As I arrive in Spain to begin my professional career, I'm in the same position as many of you. The offseason is in my rear view mirror and I'm officially in preseason mode. Since I'm always babbling on about being intentional in your training, I have a few questions for you.
How should the preseason change your training habits? Should anything change at all? Should the offseason just blend right into the preseason? Let's think about it.
The offseason is great for adding new pieces to your game. This often means trying out new dribble moves, trying to extend your range etc. You have a lot of time to make huge strides in new facets of your game so it makes sense to try and expand your skills.
The preseason is a different animal. The preseason is the time to hone the areas of your game that you're already good at. The parts of your game that will get you playing time and are aligned with your role on the team. It's not the time to try and develop difficult new skills from the ground up.
If you're mostly a spot up shooter, sure it's worthwhile to maintain your ball handling skills. But, it's not the time to try and add new, advanced dribble moves to your game. Instead, spend that time honing in on your shooting. That way, you're ready to contribute to your team most effectively.
1) There just simply isn't enough time. The process of building new skills from the ground up is extremely time-consuming. There are only a few weeks before the season officially begins, which means time is the one thing that you don't have.
In addition, you're probably already practicing and working out with your team throughout the week. This means you'll have less available time and energy to devote to your own skills. If you don't already have a solid foundation for a skill, it's unlikely that you'll be able to develop it in time for the season.
2) You have to make mistakes to develop new skills. Whenever you're trying to add a new dribble move or a shot to your arsenal there's always an awkward development stage where you suck at it (in fact, the best way to learn a skill is to repeatedly fail at it ).
Regardless, it takes a lot of reps and focused energy to get good at anything. When you're battling for playing time in front of your coaches and teammates, you don't want to make mistakes. And those mistakes are exactly what it takes to add new pieces to your game.
It's time to be realistic and honest with yourself. What is your role on the team? What is the coach looking for? What can you do well, that will help your team win?

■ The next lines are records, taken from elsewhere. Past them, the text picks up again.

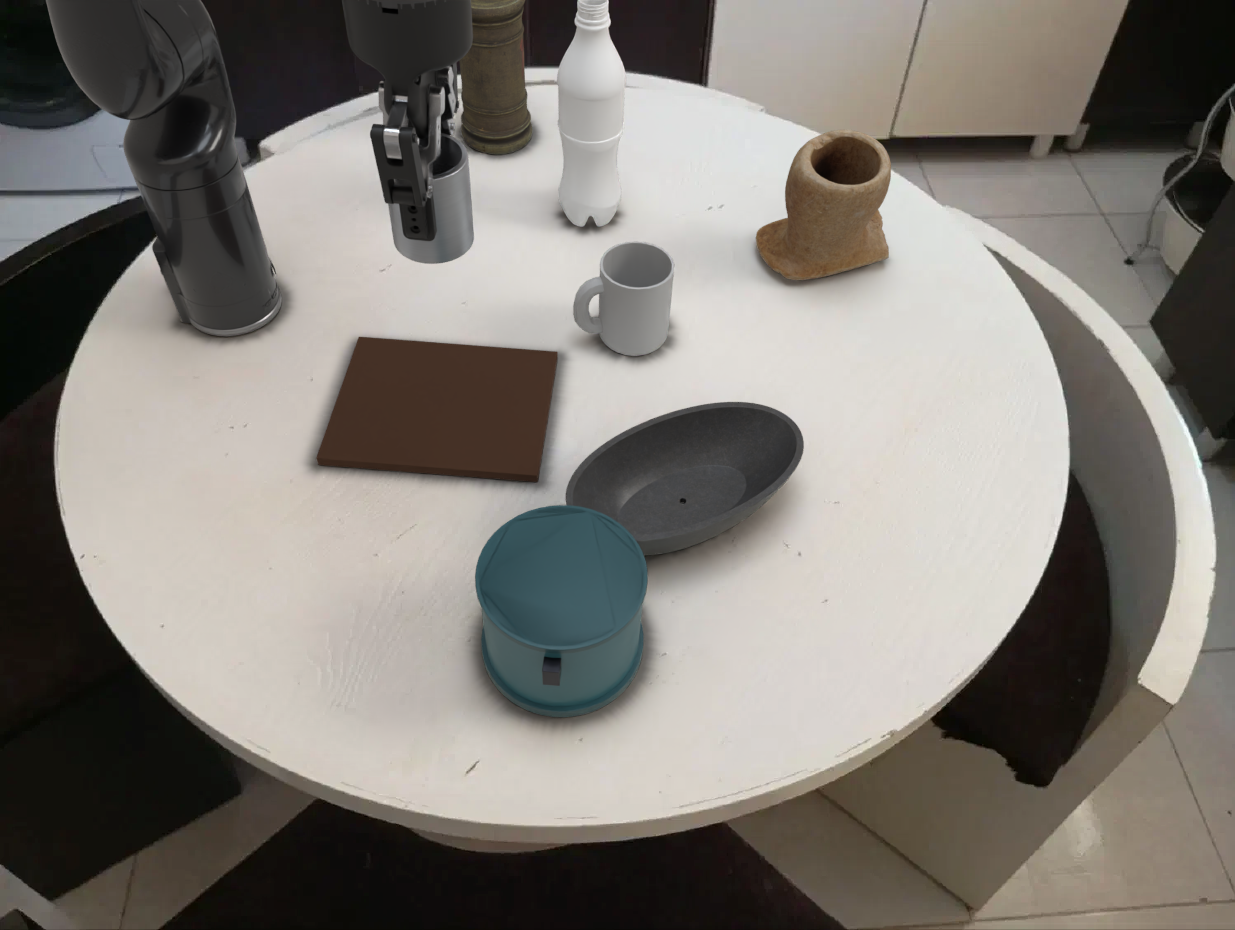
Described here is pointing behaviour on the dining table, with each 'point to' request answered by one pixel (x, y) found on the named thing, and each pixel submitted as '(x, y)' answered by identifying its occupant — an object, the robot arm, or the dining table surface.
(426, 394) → the mat
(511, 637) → the teal round canister
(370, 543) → the dining table surface
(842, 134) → the stone cup
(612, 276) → the cup
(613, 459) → the bowl
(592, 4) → the water bottle
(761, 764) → the dining table surface
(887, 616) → the dining table surface
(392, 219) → the silver cup
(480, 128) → the container
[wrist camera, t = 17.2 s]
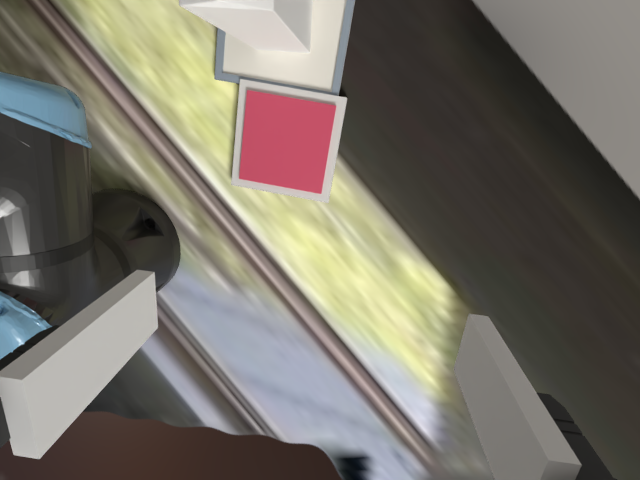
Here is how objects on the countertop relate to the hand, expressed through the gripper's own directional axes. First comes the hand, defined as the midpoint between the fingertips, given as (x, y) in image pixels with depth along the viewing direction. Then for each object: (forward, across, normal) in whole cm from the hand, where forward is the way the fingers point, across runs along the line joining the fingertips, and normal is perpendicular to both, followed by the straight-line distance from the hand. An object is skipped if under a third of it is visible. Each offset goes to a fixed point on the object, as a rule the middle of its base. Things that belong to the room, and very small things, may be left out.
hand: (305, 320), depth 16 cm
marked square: (+31, -8, +16) cm, 36 cm away
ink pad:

The answer to these types of questions will give you a clearer sense of the skills you should focus on this preseason.
If you're a back to the basket post-up player, now is not the time to start jacking up 3's. If it was May and you had all summer to work on it, I would say go for it. Set up your training program to include shooting 3's every day and watch your percentage improve. But not now. Here's the hard truth: if you haven't worked on it all summer, it's too late.
I hesitated to even write this post because I don't want to deter anyone from trying to develop their skills. I think it's awesome when players are hungry to develop their game. Personally, I'm always looking for new ways to improve and I simply won't listen to anyone who tells me to stop improving.
I'm not saying you should completely abandon practicing your weak skills. I just think it's crucial to be intentional and pragmatic in your training.
Takeaway: With the season rapidly approaching, it's time to tailor your training accordingly. The preseason is the time to be realistic and practical. Be intentional in your training by spending a greater amount of time on the skills that will get you playing time.